1.In determining that the plan was discoverable, the Tribunal erred in treating as evidence the finding by Ashley, J. in the Supreme Court proceeding that the plan was discoverable.

2.Even if the plan was discoverable, it was privileged from production.

3.The finding that Guss had not informed the plaintiff’s counsel of the existence of the plan –

“was against the evidence and the weight of the evidence, and unsupported thereby, particularly the evidence of Muir, and should be regarded as unsafe”.

4.        The penalty imposed was excessive.

  1. I deal with these grounds in turn.

The plans were discoverable

  1. The first ground of attack is misconceived.  In deciding the question of discoverability, the Tribunal did not rely on the finding to that effect made by Ashley, J.  On the contrary, the Tribunal arrived at its own decision. 

  1. The reasons of the Tribunal contain a full and careful consideration of the applicable principles, and of the relevant facts, leading to the Tribunal’s conclusion which was expressed as follows:

“We have had the advantage of sighting in its entirety the facsimile received by Guss from Muir … and in particular the detail on the facsimile plans.  We have no hesitation whatsoever in finding that detail, if disclosed, must inevitably have led both parties to the litigation to ‘a train of inquiry’.

... We have no hesitation whatsoever in finding, with the greatest respect, that the finding by his Honour [that the plans were discoverable] was so obviously correct, indeed in our view the only conclusion open, that any attempt to challenge that finding must fail.”

  1. The reference to “a train of inquiry” was a reference to the well-known statement by Brett, L.J. in Compagnie Financiere et Commerciale du Pacifique v Peruvian Guano Co,[2] set out in the Tribunal’s reasons.  The reference to a challenge to his Honour’s finding was a reference to the complaint by LIV that, in defending himself against the charge, Guss was mounting a collateral attack on the finding by Ashley, J.  It is clear beyond doubt, in my view, that in expressing its concurrence with his Honour’s finding the Tribunal was doing so having decided the matter for itself.  Moreover, the Tribunal’s conclusion was clearly right, for the reasons which the Tribunal gave.

    [2][1882] 11 QBD 55 at 63; see also Mulley v Manifold (1959) 103 CLR 341 at 345.

Legal professional privilege

  1. Guss submits that both the cover sheet from Muir and the copy of the plan forwarded by facsimile were the subject of legal professional privilege.  He relies on the following statement from Brennan, C.J. in Commissioner, Australian Federal Police v Propend Finance Pty Ltd,[3] that –

“Authority and principle thus combine to establish that prima facie copies of non-privileged documents are privileged if the copies are brought into existence solely for the purpose of obtaining or giving legal advice or solely for use in litigation that is pending, intended or reasonably apprehended.”[4]

Guss contends that Muir brought the copy plans into existence for the purpose of “obtaining or giving legal advice or solely for use in litigation”.

## Records provided
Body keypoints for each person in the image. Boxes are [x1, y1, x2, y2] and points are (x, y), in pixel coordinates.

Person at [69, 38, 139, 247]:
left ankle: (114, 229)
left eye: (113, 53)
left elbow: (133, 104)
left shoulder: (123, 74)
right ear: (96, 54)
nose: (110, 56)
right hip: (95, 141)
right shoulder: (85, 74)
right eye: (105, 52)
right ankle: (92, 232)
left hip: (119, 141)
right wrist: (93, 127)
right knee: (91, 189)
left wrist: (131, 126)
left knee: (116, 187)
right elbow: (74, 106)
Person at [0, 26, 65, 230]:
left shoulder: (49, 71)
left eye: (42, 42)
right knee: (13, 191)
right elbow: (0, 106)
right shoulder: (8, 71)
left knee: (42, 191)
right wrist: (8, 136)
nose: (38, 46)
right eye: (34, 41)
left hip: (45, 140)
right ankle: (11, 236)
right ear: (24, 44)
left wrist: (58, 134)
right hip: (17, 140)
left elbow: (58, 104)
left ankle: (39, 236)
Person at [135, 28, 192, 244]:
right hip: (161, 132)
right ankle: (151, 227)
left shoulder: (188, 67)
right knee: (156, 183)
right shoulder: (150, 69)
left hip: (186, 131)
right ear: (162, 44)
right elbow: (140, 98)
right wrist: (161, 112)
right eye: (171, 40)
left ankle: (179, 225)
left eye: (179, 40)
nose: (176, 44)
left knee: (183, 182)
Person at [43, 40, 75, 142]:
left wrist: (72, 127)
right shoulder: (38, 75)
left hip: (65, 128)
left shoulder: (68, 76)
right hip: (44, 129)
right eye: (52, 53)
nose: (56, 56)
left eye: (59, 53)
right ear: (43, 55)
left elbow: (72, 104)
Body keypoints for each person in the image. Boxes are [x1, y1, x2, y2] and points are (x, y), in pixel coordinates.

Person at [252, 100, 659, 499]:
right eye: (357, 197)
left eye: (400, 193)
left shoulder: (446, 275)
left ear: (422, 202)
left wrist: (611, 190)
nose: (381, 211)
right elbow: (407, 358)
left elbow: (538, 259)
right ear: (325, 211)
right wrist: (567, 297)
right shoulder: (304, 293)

==

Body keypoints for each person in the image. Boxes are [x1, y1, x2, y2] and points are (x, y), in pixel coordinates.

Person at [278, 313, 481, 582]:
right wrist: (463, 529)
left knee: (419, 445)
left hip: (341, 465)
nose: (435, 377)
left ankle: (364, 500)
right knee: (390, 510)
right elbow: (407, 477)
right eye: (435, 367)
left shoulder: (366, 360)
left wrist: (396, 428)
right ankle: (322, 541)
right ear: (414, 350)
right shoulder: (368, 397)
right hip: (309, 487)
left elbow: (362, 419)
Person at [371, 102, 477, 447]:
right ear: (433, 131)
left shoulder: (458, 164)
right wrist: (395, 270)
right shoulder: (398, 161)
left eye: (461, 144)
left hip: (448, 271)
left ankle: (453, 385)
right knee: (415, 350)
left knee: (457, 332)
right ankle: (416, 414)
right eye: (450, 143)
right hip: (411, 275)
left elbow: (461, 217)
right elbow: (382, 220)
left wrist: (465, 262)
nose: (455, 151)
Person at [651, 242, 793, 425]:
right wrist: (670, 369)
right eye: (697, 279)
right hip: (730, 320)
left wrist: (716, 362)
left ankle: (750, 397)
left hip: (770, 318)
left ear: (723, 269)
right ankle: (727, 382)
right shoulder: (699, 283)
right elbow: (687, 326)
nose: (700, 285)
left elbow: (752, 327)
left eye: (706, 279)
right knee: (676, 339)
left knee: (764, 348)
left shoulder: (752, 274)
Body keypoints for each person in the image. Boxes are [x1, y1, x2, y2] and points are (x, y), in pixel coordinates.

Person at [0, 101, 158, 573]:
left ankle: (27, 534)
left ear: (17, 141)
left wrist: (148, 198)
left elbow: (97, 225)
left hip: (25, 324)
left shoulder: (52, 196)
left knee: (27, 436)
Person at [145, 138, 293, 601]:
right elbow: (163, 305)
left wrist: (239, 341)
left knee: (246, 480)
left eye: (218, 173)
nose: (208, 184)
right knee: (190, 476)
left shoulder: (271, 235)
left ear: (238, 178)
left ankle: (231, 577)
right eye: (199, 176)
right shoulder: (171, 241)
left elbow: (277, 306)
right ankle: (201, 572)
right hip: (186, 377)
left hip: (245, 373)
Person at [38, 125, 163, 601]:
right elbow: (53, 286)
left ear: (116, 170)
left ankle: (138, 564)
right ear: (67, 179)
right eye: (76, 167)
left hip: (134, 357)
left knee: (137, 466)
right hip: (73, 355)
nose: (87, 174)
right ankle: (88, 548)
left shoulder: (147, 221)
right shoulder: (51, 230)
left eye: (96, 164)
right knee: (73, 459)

==

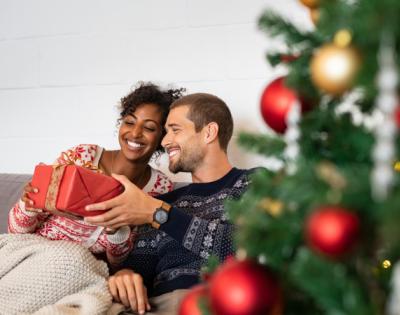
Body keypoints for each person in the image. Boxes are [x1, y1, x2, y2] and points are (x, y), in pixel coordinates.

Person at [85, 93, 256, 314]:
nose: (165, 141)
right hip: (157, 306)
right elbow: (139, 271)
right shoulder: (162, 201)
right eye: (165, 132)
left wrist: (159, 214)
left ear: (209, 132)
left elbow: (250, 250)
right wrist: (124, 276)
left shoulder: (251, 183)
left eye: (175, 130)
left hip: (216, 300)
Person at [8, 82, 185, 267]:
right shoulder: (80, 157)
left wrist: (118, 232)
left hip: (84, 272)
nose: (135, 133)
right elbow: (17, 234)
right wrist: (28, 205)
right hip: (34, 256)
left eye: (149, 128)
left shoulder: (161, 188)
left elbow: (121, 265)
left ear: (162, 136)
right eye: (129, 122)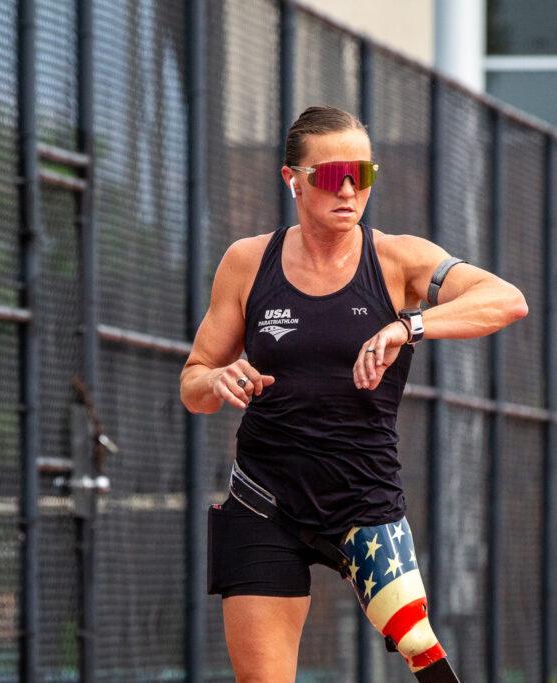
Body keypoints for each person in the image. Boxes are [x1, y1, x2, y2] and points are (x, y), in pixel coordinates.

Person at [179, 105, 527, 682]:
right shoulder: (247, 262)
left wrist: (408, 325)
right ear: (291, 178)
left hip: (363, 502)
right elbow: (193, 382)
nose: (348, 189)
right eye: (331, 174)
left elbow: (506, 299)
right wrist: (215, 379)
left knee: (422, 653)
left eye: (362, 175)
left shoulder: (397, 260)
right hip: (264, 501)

## Work request A
In the appeal judgment, reproduce the passage starting with "1. The reference" and going on through "341 at 345.".
## Work request B
Answer these from the appeal judgment:
(i) What did the Tribunal find the facsimile plan detail, if disclosed, must inevitably have led both parties to the litigation to?
(ii) Whose evidence does the third ground particularly name?
(iii) Which judge's statement, in which case, does Guss rely on for legal professional privilege?

## Answer area A
1. The reference to “a train of inquiry” was a reference to the well-known statement by Brett, L.J. in Compagnie Financiere et Commerciale du Pacifique v Peruvian Guano Co,[2] set out in the Tribunal’s reasons.  The reference to a challenge to his Honour’s finding was a reference to the complaint by LIV that, in defending himself against the charge, Guss was mounting a collateral attack on the finding by Ashley, J.  It is clear beyond doubt, in my view, that in expressing its concurrence with his Honour’s finding the Tribunal was doing so having decided the matter for itself.  Moreover, the Tribunal’s conclusion was clearly right, for the reasons which the Tribunal gave.

    [2][1882] 11 QBD 55 at 63; see also Mulley v Manifold (1959) 103 CLR 341 at 345.

## Answer area B
(i) "a train of inquiry"
(ii) Muir's
(iii) Brennan, C.J., in Commissioner, Australian Federal Police v Propend Finance Pty Ltd